CI ordering invariant (schemas.py:176): _validate_ci_ordering enforces lower_95 ≤ lower_90 ≤ … ≤ lower_50 ≤ mean ≤ upper_50 ≤ … ≤ upper_95 for every present (non-None) band. Absent bands are skipped. Violation raises ValueError at row construction time — cannot be violated silently.

init_date calendar year invariant (schemas.py:197): _validate_init_date_year requires init_date calendar year to lie within [year - LONG_RANGE_HORIZON_YEARS, year + 1] where LONG_RANGE_HORIZON_YEARS = 10. Long-range stubs (up to 10 years ahead) pass; a forecast issued more than one calendar year after its target season is rejected.

Unit conversion boundary: all kg/ha columns are converted before writing. The weather_correction_bu_ac column is permanently in bu/ac and is excluded from the reverse conversion in the export path (export.py:56).

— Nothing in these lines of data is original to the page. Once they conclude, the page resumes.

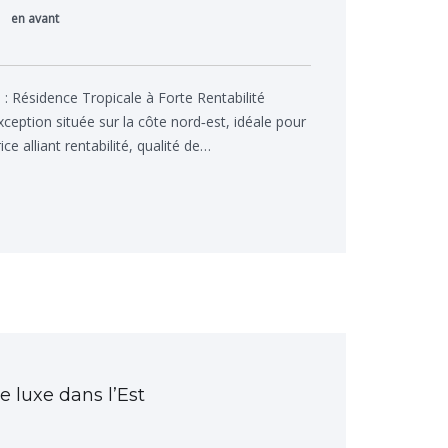
en avant
e : Résidence Tropicale à Forte Rentabilité
eption située sur la côte nord‑est, idéale pour
ce alliant rentabilité, qualité de…
e luxe dans l’Est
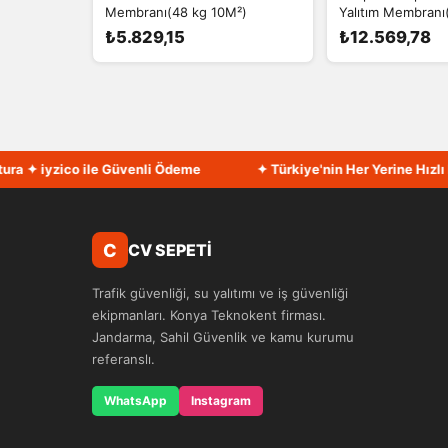
Membranı(48 kg 10M²)
Yalıtım Membranı
₺5.829,15
₺12.569,78
 ✦ iyzico ile Güvenli Ödeme
✦ Türkiye'nin Her Yerine Hızlı Ka
C
CV SEPETİ
Trafik güvenliği, su yalıtımı ve iş güvenliği
ekipmanları. Konya Teknokent firması.
Jandarma, Sahil Güvenlik ve kamu kurumu
referanslı.
WhatsApp
Instagram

extra="forbid" row strictness (schemas.py:109): any unknown column name in the assembled dict raises ValidationError at construction, not at write time.

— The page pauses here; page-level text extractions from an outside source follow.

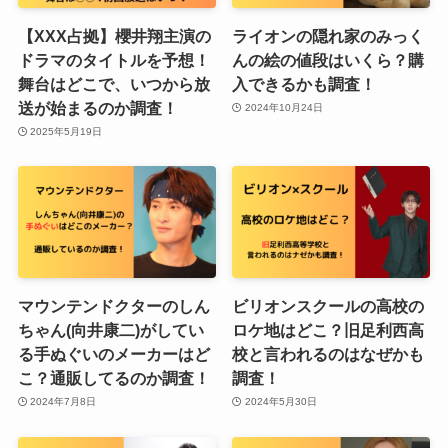
【XXX占拠】櫻井翔主演の
ライオンの隠れ家のみっく
ドラマのタイトルを予想！
んの絵の値段はいくら？購
舞台はどこで、いつから放
入できるかも調査！
送が始まるのか調査！
2024年10月24日
2025年5月19日
マウンテンドクターのしん
ビリオンスクールの高校の
ちゃん(向井康二)がしてい
ロケ地はどこ？旧足利西高
る手ぬぐいのメーカーはど
校と言われるのはなぜかも
こ？通販してるのか調査！
調査！
2024年7月8日
2024年5月30日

ADM0-only benchmark columns: nass_actual_area_weighted_all and nass_actual_prod_div_area_all are populated only at ADM0 (conversions.py:252). ADM1 and ADM2 rows carry None for these fields.

Failure Modes

  • Missing POSTPROCESS artefact: result.has_postprocessed = FalseFileNotFoundError at entry. Fix: run cli run postprocess.
  • Upward import layering issue: delivery/conversions.py:50 imports primary_calibration from stages/run_meta_models.py — an upward dependency tracked as tech-debt in BOUNDED_CONTEXTS.md. Non-breaking at runtime.
  • Empty level rows (run_deliver.py:78): if level_rows is empty for a level, that CSV is silently skipped (not an error). Can happen if all counties have NaN area_harvested_ha with no trailing history.
  • ValidationError on unknown benchmark column: a new cfg.reference_data spec whose name does not match a DeliveryRow field will raise immediately. Add the field to DeliveryRow before adding the spec.
  • CI ordering violation: conformal calibration that produces upper_N < mean (sign error) will raise at row construction. The bug identified in project MEMORY.md (project_sbc_tmi_bug.md) is upstream of this check.

Cross-references

  • delivery.md — full module-level detail for schemas.py, conversions.py, export.py
  • stages.mdrun_deliver.py function signatures and call sequence
  • forecast.md_deliver_forecast handles the parallel forecast CSV path
  • evaluate.md — reads the same walk_forward_preds.parquet for metrics
  • dashboard.md — reads Treefera_*_ADM0_Hindcast_*.csv directly

PRs

No dedicated PR for the deliver pipeline in the tracked window. PR #369 extended delivery/schemas.py (+26 lines) to accept init_date calendar years up to 10 years before the target season_year, enabling long-range forecast rows to pass the _validate_init_date_year check.